One of the best things about synod meetings is chatting with old or new friends over meals or on walks between buildings. And one of the most interesting conversations for me this year at Synod Nyack 2012 was a brief discussion about writers with Rev. Leo DeVos, the fraternal delegate from the Reformed Churches of New Zealand (RCNZed).
He and I had each recently visited Wheaton College, and I talked about the fascinating objects and books housed in the Marion E. Wade Center (including the desks of J.R.R. Tolkien and C.S. Lewis, Dorothy Sayers’ eyeglasses, and much more).
Sayers is probably my favorite mystery author. In fact, I would have said “favorite” without any qualifiers a week ago, but that was before I read my first book by Ngaio Marsh, recommended by Rev. DeVos. Now I’m not so sure; Marsh’s literary quality equals Sayers and surpasses Agatha Christie’s, while her writing seems more accessible than either.
Since I’ve read only one of Marsh’s books, Died in the Wool, my opinion may change. But I’m eager to discover if my first impressions are confirmed by further reading.

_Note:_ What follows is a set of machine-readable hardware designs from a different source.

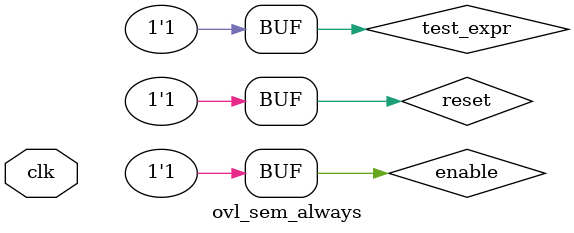
<source format=sv>
module ovl_sem_always(input logic clk);
  logic reset = 1'b1;
  logic enable = 1'b1;
`ifdef FAIL
  logic test_expr = 1'b0;
`else
  logic test_expr = 1'b1;
`endif
  ovl_always dut (
      .clock(clk), .reset(reset), .enable(enable), .test_expr(test_expr), .fire());
endmodule

</source>
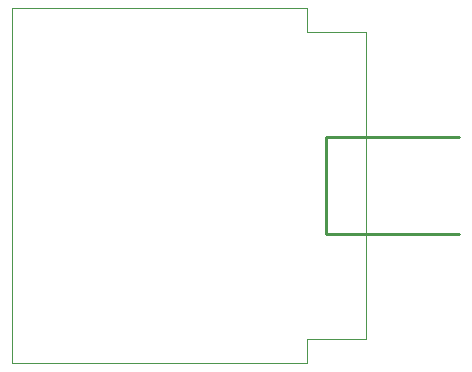
<source format=gbr>
%TF.GenerationSoftware,KiCad,Pcbnew,7.0.5*%
%TF.CreationDate,2023-06-23T15:18:34+05:00*%
%TF.ProjectId,jitx-design,6a697478-2d64-4657-9369-676e2e6b6963,rev?*%
%TF.SameCoordinates,Original*%
%TF.FileFunction,Profile,NP*%
%FSLAX46Y46*%
G04 Gerber Fmt 4.6, Leading zero omitted, Abs format (unit mm)*
G04 Created by KiCad (PCBNEW 7.0.5) date 2023-06-23 15:18:34*
%MOMM*%
%LPD*%
G01*
G04 APERTURE LIST*
%TA.AperFunction,Profile*%
%ADD10C,0.254000*%
%TD*%
%TA.AperFunction,Profile*%
%ADD11C,0.050000*%
%TD*%
G04 APERTURE END LIST*
D10*
X151162500Y-112128000D02*
X162412500Y-112128000D01*
X151158500Y-103878000D02*
X162408500Y-103878000D01*
X151155500Y-103880000D02*
X151155500Y-112130000D01*
D11*
X124500000Y-123000000D02*
X149500000Y-123000000D01*
X149500000Y-123000000D02*
X149500000Y-121000000D01*
X149500000Y-121000000D02*
X154500000Y-121000000D01*
X154500000Y-121000000D02*
X154500000Y-95000000D01*
X154500000Y-95000000D02*
X149500000Y-95000000D01*
X149500000Y-95000000D02*
X149500000Y-93000000D01*
X149500000Y-93000000D02*
X124500000Y-93000000D01*
X124500000Y-93000000D02*
X124500000Y-123000000D01*
M02*

</source>
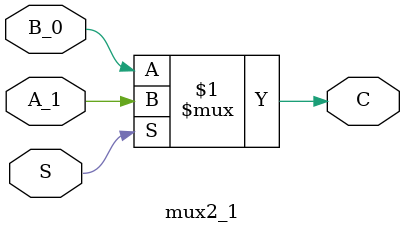
<source format=v>


module mux2_1( 
	input A_1, B_0,
	input S,
	output C
);
	
	assign C = S ? A_1 : B_0;

endmodule


</source>
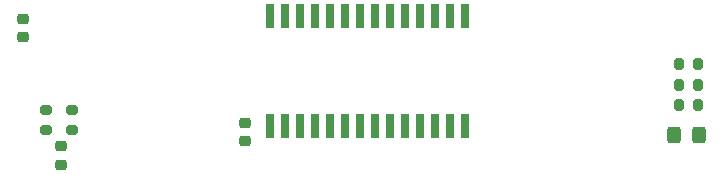
<source format=gbp>
G04 #@! TF.GenerationSoftware,KiCad,Pcbnew,7.0.8*
G04 #@! TF.CreationDate,2023-11-03T14:19:20+02:00*
G04 #@! TF.ProjectId,TinyNumberHat,54696e79-4e75-46d6-9265-724861742e6b,rev?*
G04 #@! TF.SameCoordinates,Original*
G04 #@! TF.FileFunction,Paste,Bot*
G04 #@! TF.FilePolarity,Positive*
%FSLAX46Y46*%
G04 Gerber Fmt 4.6, Leading zero omitted, Abs format (unit mm)*
G04 Created by KiCad (PCBNEW 7.0.8) date 2023-11-03 14:19:20*
%MOMM*%
%LPD*%
G01*
G04 APERTURE LIST*
G04 Aperture macros list*
%AMRoundRect*
0 Rectangle with rounded corners*
0 $1 Rounding radius*
0 $2 $3 $4 $5 $6 $7 $8 $9 X,Y pos of 4 corners*
0 Add a 4 corners polygon primitive as box body*
4,1,4,$2,$3,$4,$5,$6,$7,$8,$9,$2,$3,0*
0 Add four circle primitives for the rounded corners*
1,1,$1+$1,$2,$3*
1,1,$1+$1,$4,$5*
1,1,$1+$1,$6,$7*
1,1,$1+$1,$8,$9*
0 Add four rect primitives between the rounded corners*
20,1,$1+$1,$2,$3,$4,$5,0*
20,1,$1+$1,$4,$5,$6,$7,0*
20,1,$1+$1,$6,$7,$8,$9,0*
20,1,$1+$1,$8,$9,$2,$3,0*%
G04 Aperture macros list end*
%ADD10RoundRect,0.225000X-0.250000X0.225000X-0.250000X-0.225000X0.250000X-0.225000X0.250000X0.225000X0*%
%ADD11RoundRect,0.200000X0.200000X0.275000X-0.200000X0.275000X-0.200000X-0.275000X0.200000X-0.275000X0*%
%ADD12RoundRect,0.225000X0.250000X-0.225000X0.250000X0.225000X-0.250000X0.225000X-0.250000X-0.225000X0*%
%ADD13R,0.650000X2.100000*%
%ADD14RoundRect,0.250000X0.325000X0.450000X-0.325000X0.450000X-0.325000X-0.450000X0.325000X-0.450000X0*%
%ADD15RoundRect,0.200000X-0.275000X0.200000X-0.275000X-0.200000X0.275000X-0.200000X0.275000X0.200000X0*%
G04 APERTURE END LIST*
D10*
X123200000Y-89225000D03*
X123200000Y-90775000D03*
D11*
X161600000Y-87700000D03*
X159950000Y-87700000D03*
D12*
X104400000Y-81975000D03*
X104400000Y-80425000D03*
D11*
X161600000Y-84300000D03*
X159950000Y-84300000D03*
X161575000Y-86000000D03*
X159925000Y-86000000D03*
D13*
X125290000Y-80200000D03*
X126560000Y-80200000D03*
X127830000Y-80200000D03*
X129100000Y-80200000D03*
X130370000Y-80200000D03*
X131640000Y-80200000D03*
X132910000Y-80200000D03*
X134180000Y-80200000D03*
X135450000Y-80200000D03*
X136720000Y-80200000D03*
X137990000Y-80200000D03*
X139260000Y-80200000D03*
X140530000Y-80200000D03*
X141800000Y-80200000D03*
X141800000Y-89500000D03*
X140530000Y-89500000D03*
X139260000Y-89500000D03*
X137990000Y-89500000D03*
X136720000Y-89500000D03*
X135450000Y-89500000D03*
X134180000Y-89500000D03*
X132910000Y-89500000D03*
X131640000Y-89500000D03*
X130370000Y-89500000D03*
X129100000Y-89500000D03*
X127830000Y-89500000D03*
X126560000Y-89500000D03*
X125290000Y-89500000D03*
D14*
X161625000Y-90300000D03*
X159575000Y-90300000D03*
D10*
X107600000Y-91225000D03*
X107600000Y-92775000D03*
D15*
X108600000Y-88175000D03*
X108600000Y-89825000D03*
X106400000Y-88175000D03*
X106400000Y-89825000D03*
M02*

</source>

Born in Christchurch, New Zealand, as Edith Ngaio Marsh, she chose to write as “Ngaio,” a Maori word that means “light reflecting on water.” With Dorothy Sayers, Agatha Christie, and Margery Allingham, she’s know as one of the “Queens of Crime.” The home in Christchurch were she lived for 77 years survived recent earthquakes and remains open to visitors.
Summer is prime time for mystery reading in my mind. I’ve long been a big fan of British cozies. Ever since I was in high school, I’ve used the summer months for light reading, primarily mysteries. My definition of summer vacation is reading a mystery while sitting on the front porch swing, as its gentle motion matches an undulating breeze and white clouds float in a bright blue sky above vivid green grass.
What’s your favorite summer reading? When and where do you like to read mysteries?